Jordan Ruggieri 15:29
How does bioinformatics play in? What kind of bioinformatics are you running as you design assays?
Rounak Feigelman, PhD 15:37
Yeah. So, the design for the assay does sometimes warrant a change in our experimental setup. That's why it's very important that when we are actually developing an assay, you know, there are two parts to the assay development. One is the wet lab, like the R&D, a molecular biologist with whom you really work closely, the bioinformatician. And so, a lot of times, like, you know, you might have to play with the extension temperatures, you might have to play with the, like, extension time, different parts of the PCR or thermal cycling conditions. Because on bioinformatics end the assay design, like, you know, warrants, like, you know, longer extension time, and or lower extension temperature or something. Yeah, because we do predict, like, sometimes that we would like a specific probe to set before another probe. And so for playing around with, like, all those factors, or we do work closely with our molecular biologists.
Jordan Ruggieri 16:48
And I can imagine, you know, it's, it can be difficult enough, sometimes designing primers and probes for one target on one species, but if you throw in, you know, two, three or four targets and multiple species, you know, if you're looking at an environmental sample, per se, and now you just, you know, exponentially increased potential pseudo genes and potential nonspecific binding and I can just imagine, sometimes that the difficulties that can happen, even when you go on a computer, it looks like you have some good primers, probes, and targets identified. When you put that in an actual sample it can cause some complicated results and interactions?
Rounak Feigelman, PhD 17:30
Yes. Yes, we actually launched an assay actually, for wastewater surveillance for SARS-CoV-2, and I was on the design team for that assay. And it was interesting to see like, you know, wastewater does not have a standard definition, right?the So, wastewater is really just a descriptive term. And so, you really need to account for, like, very, like, large background community. And so, when we were doing the testing, you cannot like you could not really take the results from one test and just like, you know, predict the results on the next one as well. So, that needed a fair bit of optimization. And I'm glad that it works as well as it does now, but a lot of hard work went into it from in silico side and from testing side.
Jordan Ruggieri 18:28
Yeah, makes sense. Different amounts of, for lack of a better term "gunk" in the in the sample. My last question, and we'll pass you over to Cassie, for Cassie's Career Corner. Anything else or any advice, from both of you for, you know, a scientist looking to create their own digital PCR assay in the lab? What advice would you give them?
Kimi Soohoo Ong 18:54
I don't know if I just want to reiterate what Rounak has said, but definitely think about your sample type so you know, your amplicon limitations. I guess if the assay doesn't do well, this is like an important thing Rounak brought up to me is like, yes, don't throw away the assay design, just from one test not going well. I've had this happen where I was testing an assay, and I did not realize that my template was RNA, and I was using DNA master mix and nothing amplified. It was not the assay’s fault.
Jordan Ruggieri 19:35
Don't worry Kimi, I've done the same thing.

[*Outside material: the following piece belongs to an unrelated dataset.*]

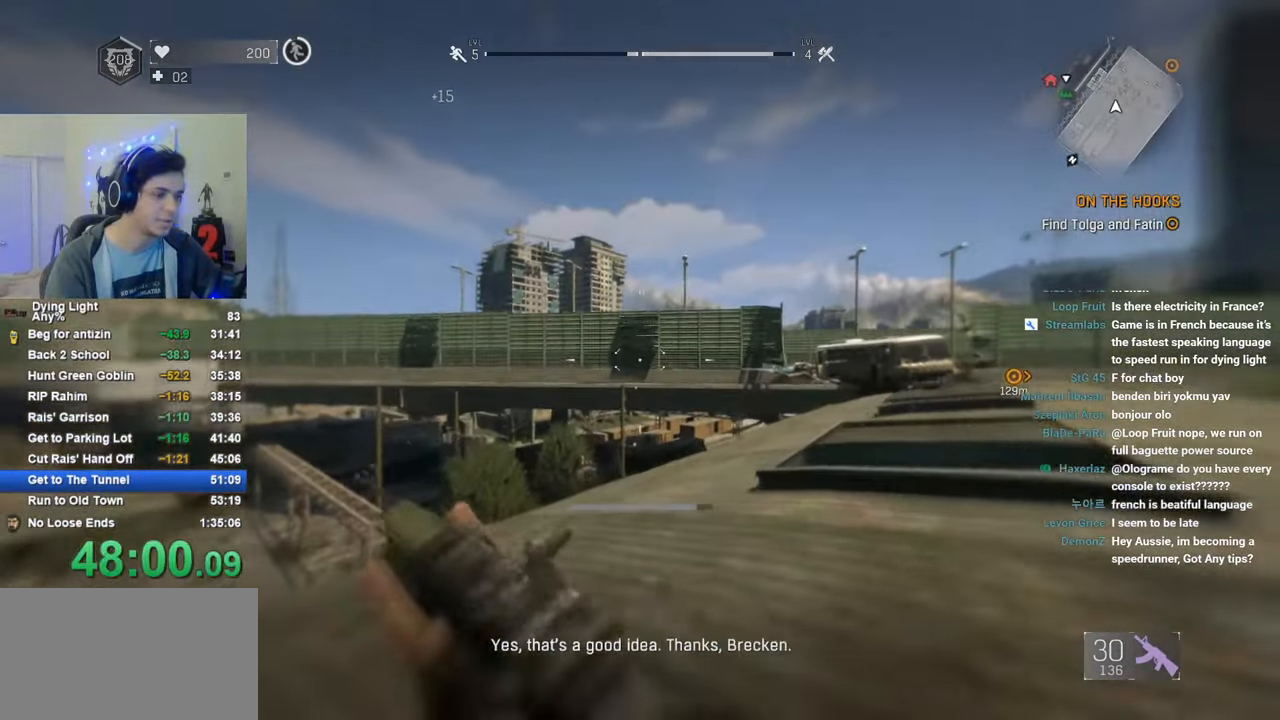
{"keys": ["shift", "w"], "mouse": [], "mouse_move": "still", "events": [[83, "d", "down"], [283, "d", "up"], [366, "d", "down"], [466, "d", "up"]]}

Rounak Feigelman, PhD 19:37
Yeah, I can reiterate some points that I mentioned earlier. But I would like to add a topic that we didn't really touch on is the controls.
Jordan Ruggieri 19:45
Oh, yes. Controls. Yes.
Rounak Feigelman, PhD 19:47
When do we talk about?
Jordan Ruggieri 19:49
You need the controls.
Rounak Feigelman, PhD 19:49
Yes, exactly. When?
Jordan Ruggieri 19:50
Yes.
Rounak Feigelman, PhD 19:51
When do we talk about the controls?
Jordan Ruggieri 19:55
That is a great point. Let's talk controls for sure.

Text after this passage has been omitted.